Here is some funny stuff that happened around this time last year:
-"Monday: intestines. Thursday: poop. I hate it when my mom packs my lunches." -Alex, in a note to me
-Me, taunting Diana: Your chin looks HUGE right now!
Diana, all excited: Really?
Me: No. It basically disappeared.
Diana: Damn it!
-"Just so you know, I'm going to smile when you die." -Diana to Beloved Aunt Cheryl's cat Riley
-"I got maced here!" -Beloved Aunt Cheryl during our tour of the UW-Madison campus
-Diana: I got an awesome pair of boots this weekend.
Alex: Like snow boots or like sexy boots?
-Alex's Mom: Yeah, I accidentally parked in a driveway at Sears today and some lady yelled at me.
Anna: Was it an employee?
Alex's Mom: Nope. Just some wench in a car.
-Nancy, Alex's mom's BFF: Hey, Alex, do you get service hours for taking care of the old and infirm?
Alex's Mom: I resent that.
Anna: Oh my god... It's Kellie and Alex in 25 years.
-"I always tell her it's not scurry, but she never listens!" -Alex's Mom
-Diana: What do you think we'll do next in English?
Anna, in dead seriousness and not bitchiness: If I had to guess, I'd say were gonna read something, followed by writing something about said something. Just a guess.
-"His tongue was as big as my sock." -Kathy
-"I'm pretty sure her blood-donation symptoms are all in her head, considering that she gets all dizzy and crazy TWO DAYS AFTER THE FACT." -Diana on Alex's complex relationship with the Red Cross
-My mother: "Would it be chintzy to give two cans of tuna?"
Me: "I really don't understand you sometimes."

WHAT IS REQUIRED: Rewrite the funny-quotes list from the words "-Alex's Mom: Yeah, I" through "wench in a car.", with every "wench" renamed to "woman".

SUPPLIED INFORMATION:
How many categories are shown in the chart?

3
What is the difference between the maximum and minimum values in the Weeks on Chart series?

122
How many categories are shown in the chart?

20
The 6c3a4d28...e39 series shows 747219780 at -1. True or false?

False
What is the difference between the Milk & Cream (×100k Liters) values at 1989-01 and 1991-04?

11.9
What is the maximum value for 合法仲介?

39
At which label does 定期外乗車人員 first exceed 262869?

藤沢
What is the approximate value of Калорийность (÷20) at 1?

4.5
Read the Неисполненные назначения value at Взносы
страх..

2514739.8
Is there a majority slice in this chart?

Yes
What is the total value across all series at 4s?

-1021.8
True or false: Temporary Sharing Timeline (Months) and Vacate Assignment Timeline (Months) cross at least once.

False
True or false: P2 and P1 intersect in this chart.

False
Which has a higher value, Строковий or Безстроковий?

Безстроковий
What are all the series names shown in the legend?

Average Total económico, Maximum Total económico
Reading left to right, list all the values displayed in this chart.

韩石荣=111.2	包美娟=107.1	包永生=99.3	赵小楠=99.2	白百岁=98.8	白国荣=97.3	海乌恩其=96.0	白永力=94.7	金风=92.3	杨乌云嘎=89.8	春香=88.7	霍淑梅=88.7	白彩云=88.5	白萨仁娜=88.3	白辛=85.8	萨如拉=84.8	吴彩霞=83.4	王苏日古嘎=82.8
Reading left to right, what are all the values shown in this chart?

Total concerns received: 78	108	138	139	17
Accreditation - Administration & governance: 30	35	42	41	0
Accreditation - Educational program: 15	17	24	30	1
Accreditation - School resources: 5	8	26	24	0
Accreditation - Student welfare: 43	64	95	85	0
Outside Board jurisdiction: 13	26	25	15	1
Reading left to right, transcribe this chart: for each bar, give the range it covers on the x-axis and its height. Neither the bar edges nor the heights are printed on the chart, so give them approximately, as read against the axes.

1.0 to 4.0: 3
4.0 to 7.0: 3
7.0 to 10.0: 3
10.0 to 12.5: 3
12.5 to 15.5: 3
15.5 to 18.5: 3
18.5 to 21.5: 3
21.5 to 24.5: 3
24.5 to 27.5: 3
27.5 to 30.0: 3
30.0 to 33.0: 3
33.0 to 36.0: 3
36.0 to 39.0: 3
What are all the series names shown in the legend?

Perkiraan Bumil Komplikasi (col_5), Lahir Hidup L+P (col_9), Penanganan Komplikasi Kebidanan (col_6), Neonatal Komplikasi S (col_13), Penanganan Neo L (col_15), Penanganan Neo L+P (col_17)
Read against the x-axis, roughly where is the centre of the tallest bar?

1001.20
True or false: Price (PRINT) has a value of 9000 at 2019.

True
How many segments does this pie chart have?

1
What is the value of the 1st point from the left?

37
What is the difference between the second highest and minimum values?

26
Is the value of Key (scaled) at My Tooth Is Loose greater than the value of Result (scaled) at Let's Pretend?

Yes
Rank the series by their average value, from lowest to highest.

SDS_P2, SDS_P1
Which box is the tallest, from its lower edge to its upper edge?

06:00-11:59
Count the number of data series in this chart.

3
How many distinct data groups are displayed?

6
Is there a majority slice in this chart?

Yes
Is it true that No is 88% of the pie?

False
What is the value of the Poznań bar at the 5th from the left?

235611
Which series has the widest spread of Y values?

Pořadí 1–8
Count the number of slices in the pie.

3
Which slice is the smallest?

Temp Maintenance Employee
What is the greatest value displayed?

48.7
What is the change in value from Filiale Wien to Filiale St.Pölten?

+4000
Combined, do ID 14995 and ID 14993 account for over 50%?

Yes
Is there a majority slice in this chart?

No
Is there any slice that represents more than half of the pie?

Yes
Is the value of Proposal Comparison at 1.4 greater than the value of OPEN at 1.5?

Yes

RESPONSE:
-Alex's Mom: Yeah, I accidentally parked in a driveway at Sears today and some lady yelled at me.
Anna: Was it an employee?
Alex's Mom: Nope. Just some woman in a car.